# TODO:

1. IV APPROACH
2. PART 4 PLOTTING
3. PART 4 EFFECT REMOVAL

## Macro 2: Problem Sheet 1

### Exercise 1

> **Remark 1.** This notebook is structured as follows. First I define all necessary functions in a sort of abstract fashion. Then at the very end I call all functions to produce numerical results and plots.

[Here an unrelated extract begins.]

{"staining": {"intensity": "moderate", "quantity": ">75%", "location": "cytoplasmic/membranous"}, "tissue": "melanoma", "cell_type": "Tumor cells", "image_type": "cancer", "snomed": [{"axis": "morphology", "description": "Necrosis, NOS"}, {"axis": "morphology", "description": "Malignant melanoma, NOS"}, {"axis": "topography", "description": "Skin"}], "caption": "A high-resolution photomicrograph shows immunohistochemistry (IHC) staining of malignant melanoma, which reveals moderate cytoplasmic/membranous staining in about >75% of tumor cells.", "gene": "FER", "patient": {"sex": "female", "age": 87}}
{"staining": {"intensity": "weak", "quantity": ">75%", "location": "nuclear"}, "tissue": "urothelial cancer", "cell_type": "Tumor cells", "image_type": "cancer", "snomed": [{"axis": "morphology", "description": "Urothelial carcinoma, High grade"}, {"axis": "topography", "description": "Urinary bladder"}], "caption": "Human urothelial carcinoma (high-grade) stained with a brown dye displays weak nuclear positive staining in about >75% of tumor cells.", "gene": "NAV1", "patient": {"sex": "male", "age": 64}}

> **Remark 2.** Either our data management contains errors or the data is not suitable for our analysis since many estimation steps need a subset of the data that is empty. See section [*Remark on the data*](#remark-on-the-data).

In [1]:
from pathlib import Path
from functools import partial

import numpy as np
import pandas as pd
import seaborn as sns
import matplotlib.pyplot as plt

from statsmodels.formula.api import ols
from joblib import Parallel
from joblib import delayed

In [2]:
DATA_PATH = Path("data/CNEF_PSID")

### Functions

In [3]:
def compose(f, g):
    """Composition of two functins.
    
    h(x) := f(g(x)) for all x
    
    """
    h = lambda x: f(g(x))
    return h

In [4]:
def get_yearly_variables(year):
    """Returns list and dict of relevant columns given year.
    
    Convert variables names to year specific names. For example instead
    of 'x11102' writes 'x1110285' for the year '85. Additionally add
    variable name for individual id.
    
    For details on variable names and more information seek the
    codebook: https://www.cnefdata.org/documentation/codebooks
    
    
    Args:
        year (int): Year. (Write 85 for 1985.)
        
    Returns:
        as_list (list): List of variable names.
        as_dict (dict): Dict of variable name translation to human
            readable form.
    
    """
    variables = {
        "x11102": "household",
        "i11102": "income",
        "d11105": "relationship_to_head",
        "d11101": "age",
        "d11109": "education",
        "e11101": "hours",
    }
    as_dict = {f"{key}{year}": value for key, value in variables.items()}
    as_dict = dict(as_dict, **{"x11101ll": "individual"})
    as_list = [f"{key}{year}" for key in variables.keys()]
    as_list.append("x11101ll")
    return as_dict, as_list

In [5]:
def load_data_given_year(year):
    """Load data and assign new columns given year.
    
    This already does some steps described in part 2 of exercise 1.
    
    Args:
        year (int): Year. (Write 85 for 1985.)
        
    Returns:
        df (pd.DataFrame): Data frame with columss
    
    """
    cols_mapper, cols = get_yearly_variables(year)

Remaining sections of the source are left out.